In 1967, when production of the Gerber Mark II started, I doubt that anyone involved would have predicted its phenomenal success. Since that time the Mark II has gone through many changes, in design, materials, manufacturing methods as well as marketing. Now, in 2011, 44 years later, it is still one of the most popular and collectable fixed blade knives available. This is unusual for a commercially manufactured knife.
One of my reasons for undertaking this documentation was to dispel some of the myths that surround this knife. Some misinformation is due to its association and use in the Vietnam War. Some is just the result of a story being passed verbally through many people. A story, passed by word of mouth through 10 successive people will usually be unrecognizable when repeated back to the first person.

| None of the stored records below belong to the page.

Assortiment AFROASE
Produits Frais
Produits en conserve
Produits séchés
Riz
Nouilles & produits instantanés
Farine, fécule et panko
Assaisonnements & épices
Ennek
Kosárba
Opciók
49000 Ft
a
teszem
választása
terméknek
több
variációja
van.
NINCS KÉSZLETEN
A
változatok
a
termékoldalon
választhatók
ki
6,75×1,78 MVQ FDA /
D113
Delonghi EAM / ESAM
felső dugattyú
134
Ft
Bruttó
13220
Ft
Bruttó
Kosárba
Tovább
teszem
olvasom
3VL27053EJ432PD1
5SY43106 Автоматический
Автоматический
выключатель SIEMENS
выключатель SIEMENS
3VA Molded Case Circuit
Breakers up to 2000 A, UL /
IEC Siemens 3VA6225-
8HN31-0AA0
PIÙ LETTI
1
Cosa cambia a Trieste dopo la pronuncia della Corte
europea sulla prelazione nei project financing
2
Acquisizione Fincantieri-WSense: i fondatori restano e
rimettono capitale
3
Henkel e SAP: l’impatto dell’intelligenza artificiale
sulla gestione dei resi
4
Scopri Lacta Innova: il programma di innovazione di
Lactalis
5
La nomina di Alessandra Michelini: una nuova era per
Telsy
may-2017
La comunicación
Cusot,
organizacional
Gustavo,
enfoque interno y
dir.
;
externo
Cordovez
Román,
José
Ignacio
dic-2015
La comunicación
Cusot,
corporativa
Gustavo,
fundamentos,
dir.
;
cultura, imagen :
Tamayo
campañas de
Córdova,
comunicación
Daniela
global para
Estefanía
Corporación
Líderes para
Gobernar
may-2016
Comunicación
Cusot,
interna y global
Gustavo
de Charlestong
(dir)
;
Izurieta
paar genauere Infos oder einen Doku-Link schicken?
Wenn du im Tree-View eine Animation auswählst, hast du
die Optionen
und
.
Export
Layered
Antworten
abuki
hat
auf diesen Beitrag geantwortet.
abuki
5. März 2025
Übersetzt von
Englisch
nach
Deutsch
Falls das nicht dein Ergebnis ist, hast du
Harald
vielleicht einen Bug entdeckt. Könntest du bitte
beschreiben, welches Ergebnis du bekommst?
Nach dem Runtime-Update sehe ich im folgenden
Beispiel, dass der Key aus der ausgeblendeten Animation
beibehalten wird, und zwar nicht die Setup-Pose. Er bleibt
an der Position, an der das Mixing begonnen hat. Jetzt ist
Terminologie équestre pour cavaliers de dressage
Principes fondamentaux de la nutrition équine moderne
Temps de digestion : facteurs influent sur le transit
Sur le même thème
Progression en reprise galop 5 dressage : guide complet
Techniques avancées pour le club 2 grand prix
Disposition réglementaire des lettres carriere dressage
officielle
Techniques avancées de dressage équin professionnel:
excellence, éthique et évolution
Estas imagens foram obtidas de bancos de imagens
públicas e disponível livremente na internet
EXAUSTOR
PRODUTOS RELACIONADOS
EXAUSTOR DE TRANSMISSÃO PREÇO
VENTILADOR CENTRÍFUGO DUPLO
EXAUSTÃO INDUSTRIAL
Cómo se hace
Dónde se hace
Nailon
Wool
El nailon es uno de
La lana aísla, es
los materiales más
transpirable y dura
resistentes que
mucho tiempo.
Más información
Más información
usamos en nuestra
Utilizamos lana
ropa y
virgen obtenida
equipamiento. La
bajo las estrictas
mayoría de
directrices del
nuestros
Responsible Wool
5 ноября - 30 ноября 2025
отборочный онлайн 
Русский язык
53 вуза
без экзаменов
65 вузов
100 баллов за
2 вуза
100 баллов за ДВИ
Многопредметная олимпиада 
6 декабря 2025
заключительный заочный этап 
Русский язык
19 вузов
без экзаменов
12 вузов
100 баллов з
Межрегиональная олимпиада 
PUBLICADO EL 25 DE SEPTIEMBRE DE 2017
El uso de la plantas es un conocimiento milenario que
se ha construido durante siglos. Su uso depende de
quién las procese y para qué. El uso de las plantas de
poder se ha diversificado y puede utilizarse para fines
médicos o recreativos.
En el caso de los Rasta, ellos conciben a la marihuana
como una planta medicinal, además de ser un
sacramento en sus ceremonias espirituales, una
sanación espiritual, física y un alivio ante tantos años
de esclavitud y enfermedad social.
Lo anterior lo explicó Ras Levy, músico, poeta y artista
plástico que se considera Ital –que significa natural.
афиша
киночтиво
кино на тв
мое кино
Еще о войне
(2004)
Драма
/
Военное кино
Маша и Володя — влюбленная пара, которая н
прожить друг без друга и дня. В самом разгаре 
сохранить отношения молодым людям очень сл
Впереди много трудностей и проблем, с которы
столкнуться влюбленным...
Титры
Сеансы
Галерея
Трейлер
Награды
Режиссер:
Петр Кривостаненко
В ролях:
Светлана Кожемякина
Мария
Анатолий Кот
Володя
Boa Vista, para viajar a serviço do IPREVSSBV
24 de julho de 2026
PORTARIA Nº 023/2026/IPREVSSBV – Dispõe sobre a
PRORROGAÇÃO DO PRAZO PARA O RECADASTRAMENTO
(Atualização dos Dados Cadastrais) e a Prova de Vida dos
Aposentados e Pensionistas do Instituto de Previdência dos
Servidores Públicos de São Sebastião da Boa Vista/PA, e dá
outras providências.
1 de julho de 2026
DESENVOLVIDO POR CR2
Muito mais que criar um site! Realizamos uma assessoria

The Gerber Mark II has a mystique as a "killing knife". And indeed it is more suited to killing than being used as an every-day tool. The solder that tried to pry the lid from a wooden crate or use it as a throwing knife, learned this lesson the hard way when the blade snapped. The knife is designed to cut in a slice or a thrust. The blade will break with relatively light side loading. Do not pry! - Do not throw!
The Mark II is a very collectable knife. One of the primary reasons is that most of the knives have serial numbers and can be dated. Another reason is the many design changes the knife has undergone. There is an astounding number of combinations of blade type, sheath type, year, handle type, handle color, etc.
However, there are some combinations that are most likely wrong. It may be that two knives of different periods were out of their sheaths and were swapped when they were re-sheathed. Or it may be that the original sheath was lost and the first available replacement was used. Not to mention unscrupulous dealers who doctor knives or tell fabulous stories about a knife's provenance.
Hopefully the information and pictures contained on this site will help you to become a more knowledgeable collector.